Schema management, migration and versioning

In most contemporary SQL-like databases, managing schema migrations is left as an exercise for the user. Myriad tools attempt to solve migration for users, but common to most is that they're external to the database. Since they are external the user can bypass them, alter things directly in the database and suddenly the tool is worthless. There is also no guarantee that a schema migration is bi-directional, or alternately assert that a given migration will render the database backward-incompatible.

I am interested in exploring whether a database system with an integrated system for handling schema migrations could provide better guarantees and ease of use. For instance, could we use a form of semantic versioning for the database schema? Non-breaking changes could have forward- and backward migrations attached that are guaranteed to be isomorphic. Users/applications could automatically interface with older versions of the database using those migrations to convert their data to the appropriate formats. Similarly, breaking changes, meaning changes that lose information, or where there is no bidirectionality, could be automatically detected and the schema could be versioned accordingly.

Improving the query language

SQL has the staying power that it has because it is very flexible, powerful and well thought out.
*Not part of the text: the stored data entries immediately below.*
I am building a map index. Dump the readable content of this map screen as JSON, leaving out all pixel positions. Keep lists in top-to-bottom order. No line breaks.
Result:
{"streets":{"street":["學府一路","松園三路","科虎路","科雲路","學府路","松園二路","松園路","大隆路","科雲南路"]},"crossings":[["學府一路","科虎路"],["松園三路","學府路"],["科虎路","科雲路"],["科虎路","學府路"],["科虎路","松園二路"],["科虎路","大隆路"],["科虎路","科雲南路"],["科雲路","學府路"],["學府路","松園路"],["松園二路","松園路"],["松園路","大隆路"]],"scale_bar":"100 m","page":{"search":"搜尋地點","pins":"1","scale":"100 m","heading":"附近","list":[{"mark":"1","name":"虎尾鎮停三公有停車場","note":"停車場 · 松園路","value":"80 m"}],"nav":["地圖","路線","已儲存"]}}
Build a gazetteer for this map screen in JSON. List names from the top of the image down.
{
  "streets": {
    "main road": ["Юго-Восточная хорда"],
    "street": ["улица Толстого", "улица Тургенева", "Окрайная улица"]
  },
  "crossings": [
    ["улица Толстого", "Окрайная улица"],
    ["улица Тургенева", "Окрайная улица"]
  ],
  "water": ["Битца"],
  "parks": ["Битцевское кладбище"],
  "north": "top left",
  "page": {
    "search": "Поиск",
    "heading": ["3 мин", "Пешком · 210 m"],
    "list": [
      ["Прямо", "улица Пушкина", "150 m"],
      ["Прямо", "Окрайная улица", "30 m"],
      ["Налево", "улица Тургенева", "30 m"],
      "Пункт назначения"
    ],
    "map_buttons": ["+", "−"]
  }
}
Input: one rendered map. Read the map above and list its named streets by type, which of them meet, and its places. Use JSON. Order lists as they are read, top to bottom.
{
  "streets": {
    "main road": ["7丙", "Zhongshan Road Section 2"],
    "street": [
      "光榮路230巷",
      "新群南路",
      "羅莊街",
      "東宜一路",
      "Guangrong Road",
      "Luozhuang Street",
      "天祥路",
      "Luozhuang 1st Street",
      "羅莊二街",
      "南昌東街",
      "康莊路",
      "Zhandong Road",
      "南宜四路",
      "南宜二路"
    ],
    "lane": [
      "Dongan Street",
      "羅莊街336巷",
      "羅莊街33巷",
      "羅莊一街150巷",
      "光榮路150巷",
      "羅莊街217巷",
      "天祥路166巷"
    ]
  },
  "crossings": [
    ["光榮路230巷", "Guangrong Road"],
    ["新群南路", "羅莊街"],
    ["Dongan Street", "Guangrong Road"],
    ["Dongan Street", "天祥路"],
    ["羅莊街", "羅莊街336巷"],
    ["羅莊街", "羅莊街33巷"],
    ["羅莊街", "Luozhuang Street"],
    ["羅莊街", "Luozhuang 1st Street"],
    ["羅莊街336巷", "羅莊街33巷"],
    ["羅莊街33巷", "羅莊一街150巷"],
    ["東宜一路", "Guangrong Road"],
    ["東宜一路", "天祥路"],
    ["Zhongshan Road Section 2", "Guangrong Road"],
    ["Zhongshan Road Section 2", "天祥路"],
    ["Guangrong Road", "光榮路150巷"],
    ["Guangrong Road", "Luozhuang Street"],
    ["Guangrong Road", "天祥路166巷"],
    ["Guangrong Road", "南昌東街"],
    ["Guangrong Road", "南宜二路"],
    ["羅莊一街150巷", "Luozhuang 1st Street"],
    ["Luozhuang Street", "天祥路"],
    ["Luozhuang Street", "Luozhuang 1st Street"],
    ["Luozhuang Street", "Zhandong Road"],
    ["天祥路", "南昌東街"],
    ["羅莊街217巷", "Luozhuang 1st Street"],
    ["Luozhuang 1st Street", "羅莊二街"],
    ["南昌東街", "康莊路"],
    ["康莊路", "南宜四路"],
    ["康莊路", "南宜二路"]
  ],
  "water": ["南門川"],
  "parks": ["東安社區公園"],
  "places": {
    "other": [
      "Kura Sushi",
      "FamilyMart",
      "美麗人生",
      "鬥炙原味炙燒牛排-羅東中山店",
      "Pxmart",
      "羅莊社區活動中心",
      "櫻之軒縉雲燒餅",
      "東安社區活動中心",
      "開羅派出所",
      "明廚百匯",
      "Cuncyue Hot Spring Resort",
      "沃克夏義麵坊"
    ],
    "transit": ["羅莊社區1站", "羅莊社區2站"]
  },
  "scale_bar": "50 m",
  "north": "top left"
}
Depite that, I believe there are areas that could be improved, especially considering the developments that have happened in programming language theory since SQL was originally developed. For instance, why are there no algebraic data types? Where are the higher order functions? Why are SQL scripts not type validated in full before attempting to run it?

It also seems strange to me that the language used to manipulate data is the same as the language used to manipulate the database schema. Continuing from the discussion about schema management, perhaps we would be better suited if those two languages were separate? It seems strange that normal programs should be allowed (or even have the option to) change the underlying database schema when all that most database applications need is simple CRUD queries.

Validating programs against the database schema

Whether you're writing database scripts in pure SQL or interfacing with the database through other programming languages, it's always a very brittle experience. There is no way to know that the program you are running is using the correct database schema for its interactions. I believe it would be beneficial to be able to validate your assumptions about the database layout before you go on with your database queries.


So let's try to explore some of these issues and possible solutions by building our own database. Along the way, we're hopefully going to learn a bit about how databases actually work. For now I'm calling the database pdb, because I have no better ideas. Suggestions are welcome.